**Passage given:**

========================================================================

In jaypat87/HTdescR: Hammett-Taft type sigma descriptor calculator

knitr::opts_chunk$set(echo = TRUE)

we will have separate csv/sdf files for meta, para etc SMILES but we may explore having just one SQLite file or CSV file for meta, para etc values by incorporating HT type and sigma key/index number.

Base level individual functions:

Single prediction value

getfragmentsmile {

1.using fmcs check the sample smiles with every in the csv fragment list (as per user selection for meta, para, ortho sigma)
#this corresponds to sorting order in sqlite table
2.find the mcs index and substituted fragment as per whatever attribute user selects for MCS cutoff and mcs type
3.return mcs index and the type of sigma (HT type), and a sigma value key/index number in our sqlite table in a dataframe or csv with that info

}

getfragmentsmile (samplefragmentsmileobject, HT type=, MCS selection method=, MCS cuttoff=0, description = true/false, output type=)

where

HT type type = meta, para, ortho, taft sigma, Es
MCS selection method:
HighestMCS with lowest weight: take the highest index value with lowest weight of the substituted fragment. In this type we will take the substituted fragment with highest mcs value and replace this value only if we find another fragment with higher mcs index value and ingore ones which are equal.

========================================================================

**Objectives:**
**A.** In the HTdescR notes, write out the part that begins with the words "Single prediction value" and ends after "para, ortho sigma)", replacing "sample smiles" with "query smiles".
**B.** Which HT types do the HTdescR notes list?

**Data shown:**
========================================================================

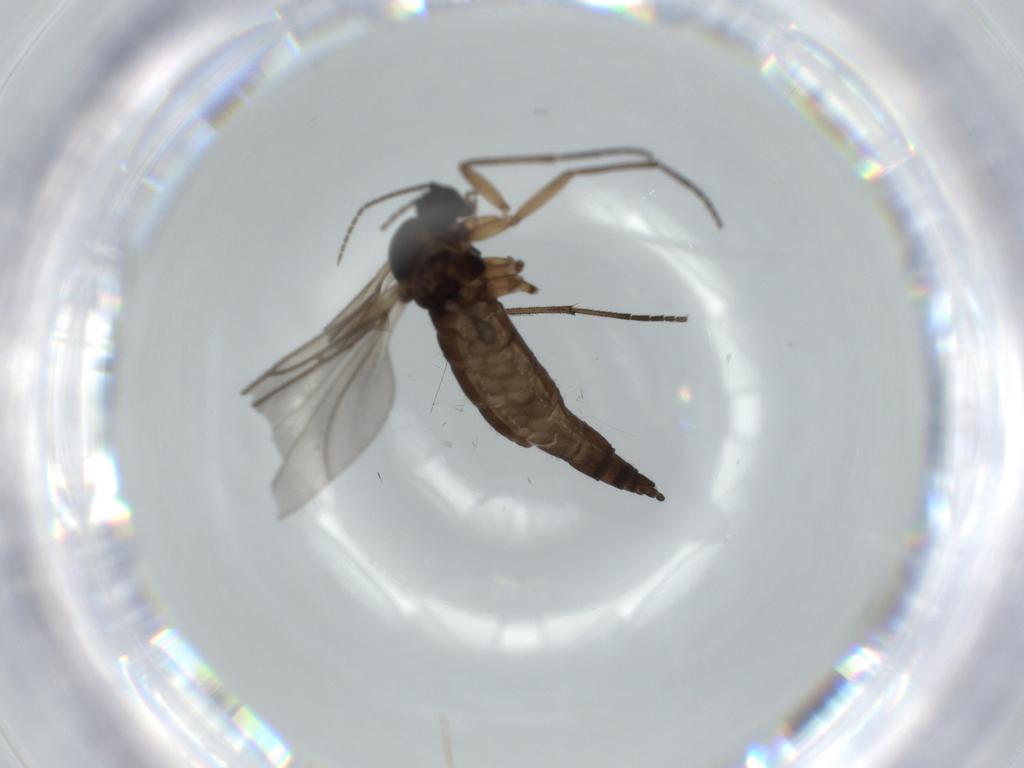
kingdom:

========================================================================

**Per-task answers:**
**A.**
Single prediction value

getfragmentsmile {

1.using fmcs check the query smiles with every in the csv fragment list (as per user selection for meta, para, ortho sigma)

**B.** Meta, para, ortho, taft sigma, and Es.